Presidente Joe Biden instruiu o NÓS agências de segurança nacional para usar Inteligência Artificial (IA), delineando um plano que também busca mitigar os riscos da tecnologia.
Um memorando da Casa Branca divulgado na quinta-feira apelou às agências federais para “melhorarem a segurança e a diversidade das cadeias de fornecimento de chips… com a IA em mente”.
A estrutura foi assinada por Biden e surge um ano depois de ele ter emitido uma ordem executiva sobre a regulamentação da IA. Foi concebido para garantir que as agências de segurança nacionais tenham acesso à IA mais recente e poderosa, ao mesmo tempo que gerem os seus riscos.
O que a Casa Branca disse?
O Conselheiro de Segurança Nacional, Jake Sullivan, chamou-o de o primeiro plano para “aproveitar o poder e gerenciar os riscos da IA para promover nossa segurança nacional” durante seu discurso na Universidade de Defesa Nacional em Washington.
“Temos que ser mais rápidos na implantação da IA e do nosso empreendimento de segurança nacional do que os rivais da América são nos deles.” Sullivan disse. “Eles estão numa busca persistente para ultrapassar as nossas capacidades militares e de inteligência.”
Ele alertou que, caso contrário, os EUA correm o risco de “desperdiçar a nossa liderança arduamente conquistada”.
“Países como a China reconhecem oportunidades semelhantes para modernizar e revolucionar as suas próprias capacidades militares e de inteligência”, disse Sullivan.
Equilibrando ganhos com riscos
O memorando de quinta-feira também apelou às agências de segurança dos EUA para “monitorizarem, avaliarem e mitigarem os riscos da IA relacionados com invasões de privacidade, preconceito e discriminação, a segurança de indivíduos e grupos, e outros abusos dos direitos humanos”.
Também apelou a uma estrutura para Washington trabalhar com os seus aliados para garantir que a IA “”seja desenvolvida e utilizada de forma a respeitar o direito internacional, protegendo ao mesmo tempo os direitos humanos e as liberdades fundamentais”.

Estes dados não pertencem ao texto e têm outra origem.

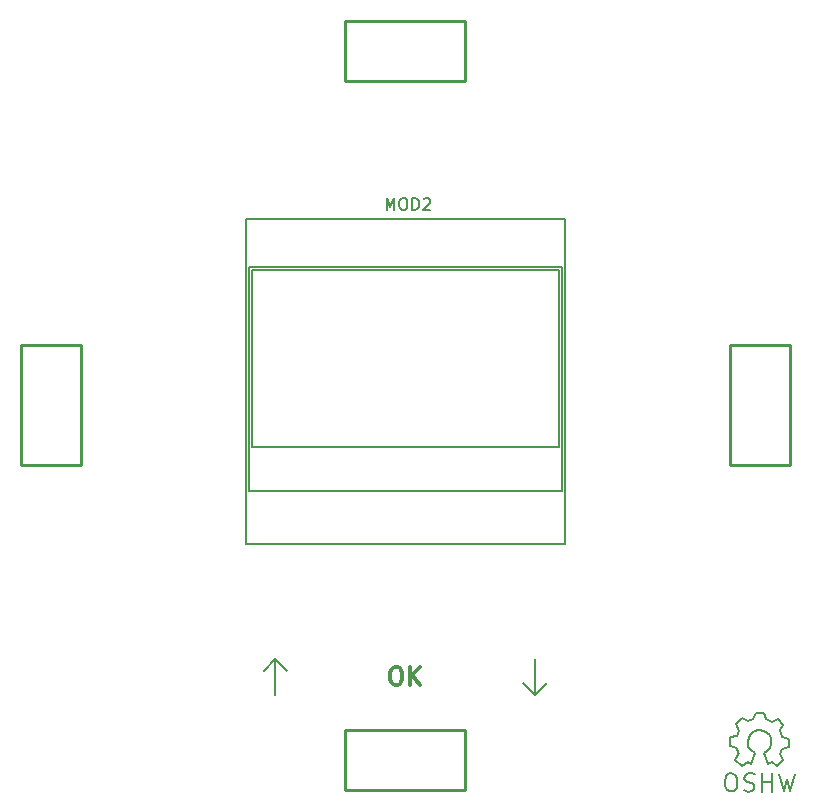
<source format=gbr>
G04 #@! TF.GenerationSoftware,KiCad,Pcbnew,5.0.0-fee4fd1~66~ubuntu16.04.1*
G04 #@! TF.CreationDate,2018-10-04T19:15:53+02:00*
G04 #@! TF.ProjectId,roomthermostat,726F6F6D746865726D6F737461742E6B,A*
G04 #@! TF.SameCoordinates,Original*
G04 #@! TF.FileFunction,Legend,Top*
G04 #@! TF.FilePolarity,Positive*
%FSLAX46Y46*%
G04 Gerber Fmt 4.6, Leading zero omitted, Abs format (unit mm)*
G04 Created by KiCad (PCBNEW 5.0.0-fee4fd1~66~ubuntu16.04.1) date Thu Oct  4 19:15:53 2018*
%MOMM*%
%LPD*%
G01*
G04 APERTURE LIST*
%ADD10C,0.300000*%
%ADD11C,0.200000*%
%ADD12C,0.150000*%
%ADD13C,0.254000*%
G04 APERTURE END LIST*
D10*
X96022142Y-122548571D02*
X96307857Y-122548571D01*
X96450714Y-122620000D01*
X96593571Y-122762857D01*
X96665000Y-123048571D01*
X96665000Y-123548571D01*
X96593571Y-123834285D01*
X96450714Y-123977142D01*
X96307857Y-124048571D01*
X96022142Y-124048571D01*
X95879285Y-123977142D01*
X95736428Y-123834285D01*
X95665000Y-123548571D01*
X95665000Y-123048571D01*
X95736428Y-122762857D01*
X95879285Y-122620000D01*
X96022142Y-122548571D01*
X97307857Y-124048571D02*
X97307857Y-122548571D01*
X98165000Y-124048571D02*
X97522142Y-123191428D01*
X98165000Y-122548571D02*
X97307857Y-123405714D01*
D11*
X106915000Y-123870000D02*
X107915000Y-124870000D01*
X107915000Y-124870000D02*
X108915000Y-123870000D01*
X107915000Y-124870000D02*
X107915000Y-121870000D01*
X85915000Y-121870000D02*
X86915000Y-122870000D01*
X84915000Y-122870000D02*
X85915000Y-121870000D01*
X85915000Y-124870000D02*
X85915000Y-121870000D01*
D12*
G04 #@! TO.C,LOGO1*
X128583780Y-131559860D02*
X128944460Y-133030520D01*
X128944460Y-133030520D02*
X129223860Y-131968800D01*
X129223860Y-131968800D02*
X129533740Y-133040680D01*
X129533740Y-133040680D02*
X129874100Y-131590340D01*
X127163920Y-132250740D02*
X127953860Y-132240580D01*
X127953860Y-132240580D02*
X127964020Y-132250740D01*
X127964020Y-132250740D02*
X127964020Y-132240580D01*
X128004660Y-131529380D02*
X128004660Y-133071160D01*
X127115660Y-131519220D02*
X127115660Y-133088940D01*
X127115660Y-133088940D02*
X127125820Y-133078780D01*
X126564480Y-131620820D02*
X126213960Y-131539540D01*
X126213960Y-131539540D02*
X125893920Y-131529380D01*
X125893920Y-131529380D02*
X125655160Y-131730040D01*
X125655160Y-131730040D02*
X125624680Y-131999280D01*
X125624680Y-131999280D02*
X125865980Y-132240580D01*
X125865980Y-132240580D02*
X126254600Y-132370120D01*
X126254600Y-132370120D02*
X126434940Y-132530140D01*
X126434940Y-132530140D02*
X126475580Y-132829860D01*
X126475580Y-132829860D02*
X126244440Y-133050840D01*
X126244440Y-133050840D02*
X125924400Y-133078780D01*
X125924400Y-133078780D02*
X125573880Y-132969560D01*
X124535020Y-131519220D02*
X124286100Y-131539540D01*
X124286100Y-131539540D02*
X124044800Y-131780840D01*
X124044800Y-131780840D02*
X123955900Y-132271060D01*
X123955900Y-132271060D02*
X123983840Y-132619040D01*
X123983840Y-132619040D02*
X124184500Y-132939080D01*
X124184500Y-132939080D02*
X124435960Y-133061000D01*
X124435960Y-133061000D02*
X124745840Y-132989880D01*
X124745840Y-132989880D02*
X124964280Y-132809540D01*
X124964280Y-132809540D02*
X125035400Y-132349800D01*
X125035400Y-132349800D02*
X124984600Y-131940860D01*
X124984600Y-131940860D02*
X124875380Y-131658920D01*
X124875380Y-131658920D02*
X124514700Y-131529380D01*
X125134460Y-129799640D02*
X124875380Y-130360980D01*
X124875380Y-130360980D02*
X125413860Y-130879140D01*
X125413860Y-130879140D02*
X125934560Y-130609900D01*
X125934560Y-130609900D02*
X126213960Y-130769920D01*
X127654140Y-130749600D02*
X127984340Y-130559100D01*
X127984340Y-130559100D02*
X128423760Y-130889300D01*
X128423760Y-130889300D02*
X128896200Y-130399080D01*
X128896200Y-130399080D02*
X128614260Y-129919020D01*
X128614260Y-129919020D02*
X128804760Y-129449120D01*
X128804760Y-129449120D02*
X129414360Y-129261160D01*
X129414360Y-129261160D02*
X129414360Y-128580440D01*
X129414360Y-128580440D02*
X128855560Y-128440740D01*
X128855560Y-128440740D02*
X128654900Y-127869240D01*
X128654900Y-127869240D02*
X128924140Y-127399340D01*
X128924140Y-127399340D02*
X128454240Y-126888800D01*
X128454240Y-126888800D02*
X127936080Y-127150420D01*
X127936080Y-127150420D02*
X127466180Y-126949760D01*
X127466180Y-126949760D02*
X127296000Y-126408740D01*
X127296000Y-126408740D02*
X126605120Y-126390960D01*
X126605120Y-126390960D02*
X126394300Y-126939600D01*
X126394300Y-126939600D02*
X125975200Y-127109780D01*
X125975200Y-127109780D02*
X125424020Y-126840540D01*
X125424020Y-126840540D02*
X124905860Y-127368860D01*
X124905860Y-127368860D02*
X125154780Y-127909880D01*
X125154780Y-127909880D02*
X124984600Y-128389940D01*
X124984600Y-128389940D02*
X124435960Y-128489000D01*
X124435960Y-128489000D02*
X124425800Y-129190040D01*
X124425800Y-129190040D02*
X124984600Y-129390700D01*
X124984600Y-129390700D02*
X125124300Y-129789480D01*
X127265520Y-129769160D02*
X127565240Y-129619300D01*
X127565240Y-129619300D02*
X127765900Y-129421180D01*
X127765900Y-129421180D02*
X127915760Y-129019860D01*
X127915760Y-129019860D02*
X127915760Y-128621080D01*
X127915760Y-128621080D02*
X127765900Y-128270560D01*
X127765900Y-128270560D02*
X127313780Y-127920040D01*
X127313780Y-127920040D02*
X126864200Y-127869240D01*
X126864200Y-127869240D02*
X126465420Y-127970840D01*
X126465420Y-127970840D02*
X126064100Y-128318820D01*
X126064100Y-128318820D02*
X125914240Y-128770940D01*
X125914240Y-128770940D02*
X125965040Y-129268780D01*
X125965040Y-129268780D02*
X126213960Y-129571040D01*
X126213960Y-129571040D02*
X126564480Y-129769160D01*
X126564480Y-129769160D02*
X126213960Y-130769920D01*
X127265520Y-129769160D02*
X127664300Y-130769920D01*
D13*
G04 #@! TO.C,H1*
X91835000Y-72910000D02*
X91835000Y-67830000D01*
X91835000Y-67830000D02*
X101995000Y-67830000D01*
X101995000Y-67830000D02*
X101995000Y-72910000D01*
X101995000Y-72910000D02*
X91835000Y-72910000D01*
G04 #@! TO.C,H4*
X64375000Y-95290000D02*
X69455000Y-95290000D01*
X69455000Y-95290000D02*
X69455000Y-105450000D01*
X69455000Y-105450000D02*
X64375000Y-105450000D01*
X64375000Y-105450000D02*
X64375000Y-95290000D01*
G04 #@! TO.C,H2*
X124375000Y-95290000D02*
X129455000Y-95290000D01*
X129455000Y-95290000D02*
X129455000Y-105450000D01*
X129455000Y-105450000D02*
X124375000Y-105450000D01*
X124375000Y-105450000D02*
X124375000Y-95290000D01*
G04 #@! TO.C,H3*
X91835000Y-132910000D02*
X91835000Y-127830000D01*
X91835000Y-127830000D02*
X101995000Y-127830000D01*
X101995000Y-127830000D02*
X101995000Y-132910000D01*
X101995000Y-132910000D02*
X91835000Y-132910000D01*
D12*
G04 #@! TO.C,MOD2*
X83915000Y-88870000D02*
X109915000Y-88870000D01*
X109915000Y-88870000D02*
X109915000Y-103870000D01*
X109915000Y-103870000D02*
X83915000Y-103870000D01*
X83915000Y-103870000D02*
X83915000Y-88870000D01*
X110165000Y-88620000D02*
X83665000Y-88620000D01*
X83665000Y-88620000D02*
X83665000Y-107620000D01*
X83665000Y-107620000D02*
X110165000Y-107620000D01*
X110165000Y-107620000D02*
X110165000Y-88620000D01*
X83415000Y-112120000D02*
X110415000Y-112120000D01*
X110415000Y-112120000D02*
X110415000Y-84620000D01*
X110415000Y-84620000D02*
X83415000Y-84620000D01*
X83415000Y-84620000D02*
X83415000Y-112120000D01*
X95331666Y-83822380D02*
X95331666Y-82822380D01*
X95665000Y-83536666D01*
X95998333Y-82822380D01*
X95998333Y-83822380D01*
X96665000Y-82822380D02*
X96855476Y-82822380D01*
X96950714Y-82870000D01*
X97045952Y-82965238D01*
X97093571Y-83155714D01*
X97093571Y-83489047D01*
X97045952Y-83679523D01*
X96950714Y-83774761D01*
X96855476Y-83822380D01*
X96665000Y-83822380D01*
X96569761Y-83774761D01*
X96474523Y-83679523D01*
X96426904Y-83489047D01*
X96426904Y-83155714D01*
X96474523Y-82965238D01*
X96569761Y-82870000D01*
X96665000Y-82822380D01*
X97522142Y-83822380D02*
X97522142Y-82822380D01*
X97760238Y-82822380D01*
X97903095Y-82870000D01*
X97998333Y-82965238D01*
X98045952Y-83060476D01*
X98093571Y-83250952D01*
X98093571Y-83393809D01*
X98045952Y-83584285D01*
X97998333Y-83679523D01*
X97903095Y-83774761D01*
X97760238Y-83822380D01*
X97522142Y-83822380D01*
X98474523Y-82917619D02*
X98522142Y-82870000D01*
X98617380Y-82822380D01*
X98855476Y-82822380D01*
X98950714Y-82870000D01*
X98998333Y-82917619D01*
X99045952Y-83012857D01*
X99045952Y-83108095D01*
X98998333Y-83250952D01*
X98426904Y-83822380D01*
X99045952Y-83822380D01*
G04 #@! TD*
M02*

</source>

Há preocupações de que a utilização da IA pelo governo dos EUA possa levar a que esta seja aproveitada para vigilância em massa, ataques cibernéticos ou dispositivos autónomos letais.
A União Americana pelas Liberdades Civis disse na quinta-feira que o governo estava dando muita liberdade às agências de segurança nacional, que seriam autorizadas a “policiar-se”.
“Apesar de reconhecer os riscos consideráveis da IA, esta política não vai suficientemente longe para nos proteger de ameaças perigosas e
sistemas de IA irresponsáveis”, disse Patrick Toomey, vice-diretor do Projeto de Segurança Nacional da ACLU.
Mas Sullivan disse que a estrutura procura abraçar a IA de uma forma que ainda proteja a privacidade e os direitos humanos, bem como garanta que os sistemas de IA não prejudiquem a segurança nacional dos EUA, disse Sullivan. Ele acrescentou que os mesmos princípios não vinculam os concorrentes.
Quanto a IA pode melhorar a segurança do controle de fronteiras?
O conselheiro da Casa Branca observou que a IA já está a remodelar a forma como as agências de segurança nacional gerem a logística e o planeamento, melhoram as defesas cibernéticas e analisam a inteligência.
O uso militar da IA tem causado alguma controvérsia, especialmente em torno do uso de drones autônomos letais, que são capazes de abater alvos a seu próprio critério.
Os EUA emitiram no ano passado uma declaração apelando à cooperação internacional no estabelecimento de padrões para drones autónomos.